Although coffee–banana plantations are important for the economy of families, their feeding relevance could be enhanced by increasing the diversity of the food that is cultivated within them. For instance, in these particular sections of the fincas, we observed about 12 types of food resources produced by local farmers. Such a strategy could support the diversification of feeding resources of both local residents and birds. Among all of the socioecological units, grazing lands were shown to have a poor human and avian feeding relationship. To give an example, we only detected 6 types of food resources produced by farmers in such units. Promoting silvopastoral management within grazing lands could improve their positive effect on human and bird communities. Even though the feeding importance of forests was not as evident as that of gardens, we believe that the former deserves particular attention because they are heavily used by birds as foraging grounds, especially for capturing invertebrates. Invertebrates are indispensable food items for birds [74,75], and the avian regulation of their populations is fundamental for humans in order to avoid potential damage to crops [85]. Moreover, forests represent attractive socioecological units for carrying out birdwatching activities, which could increase local interest in biological conservation and could provide extra revenue to reduce the local dependency on coffee production.

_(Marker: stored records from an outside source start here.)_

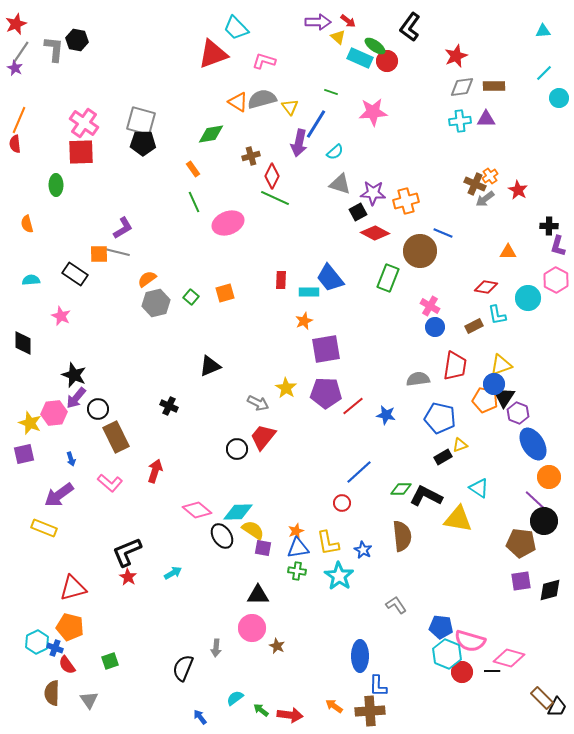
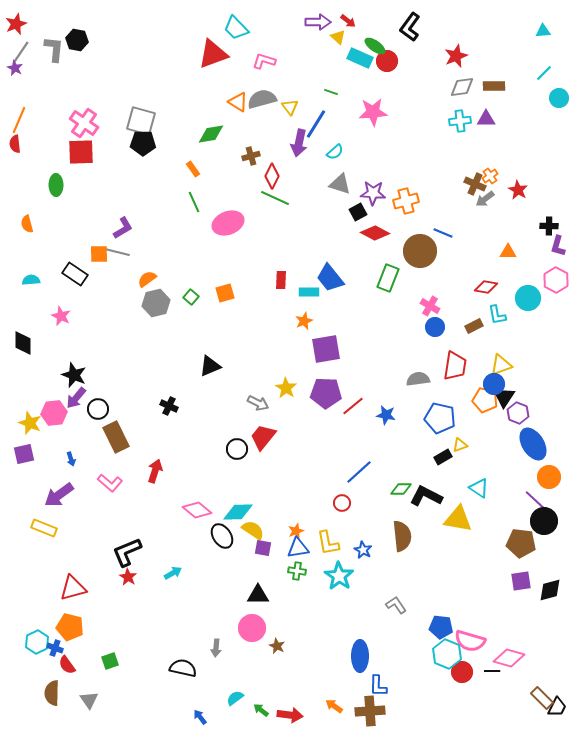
black semicircle at (183, 668): rotated 80 degrees clockwise
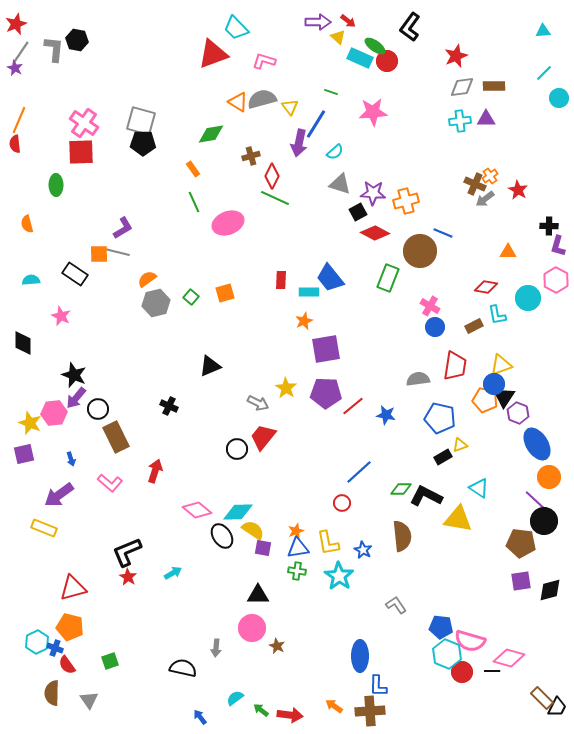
blue ellipse at (533, 444): moved 4 px right
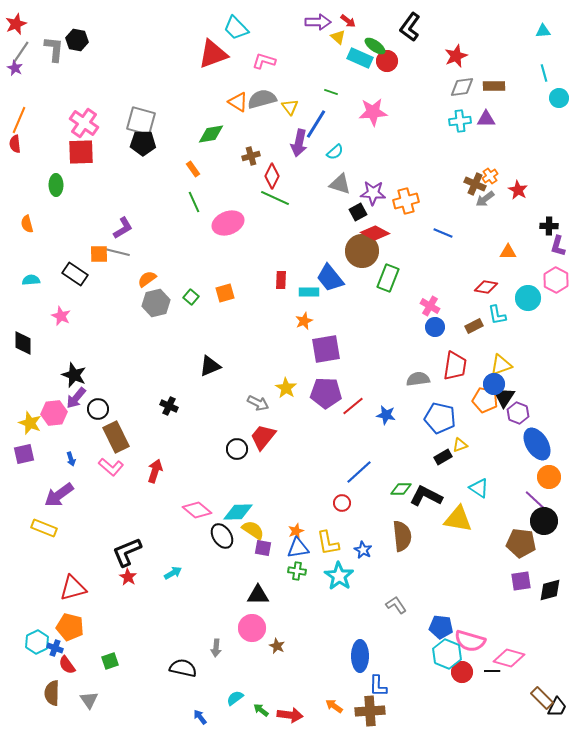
cyan line at (544, 73): rotated 60 degrees counterclockwise
brown circle at (420, 251): moved 58 px left
pink L-shape at (110, 483): moved 1 px right, 16 px up
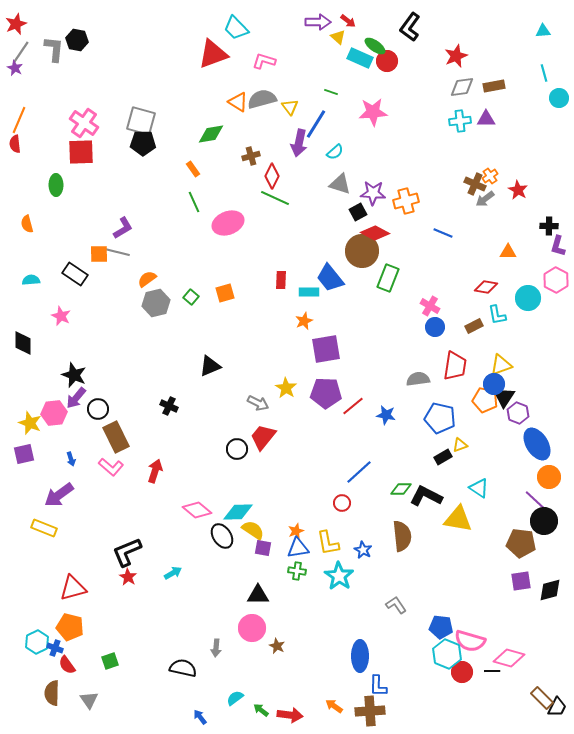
brown rectangle at (494, 86): rotated 10 degrees counterclockwise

This recreational use of the landscape is present in Jardín, but it is usually offered by few people and for observing target birds (e.g., Andean cock-of-the-rock, Rupicola peruvianus), reducing the site’s potential in terms of bird diversity and touristic popularity.

We showed that studying both humans and wildlife promotes a more comprehensive understanding of biocultural landscapes, particularly when evaluating common vital needs, such as feeding. Additionally, our socioecological approach enabled us to identify key units for nourishing birds and the population of Jardín, including gardens. Making a positive impact on sustainability, such as by increasing local residents’ appreciation of biodiversity, promoting informed decision-making on resource use, coordinating management measures, and facilitating the production–conservation dialogue [86,87,88], could be fostered by using socioecological approaches to benefit human and animal communities in this and other regions of the globe. Further research should include surveys over a broader time frame in order to detect and comprehend inter- and intra-annual variations in the patterns that we observed.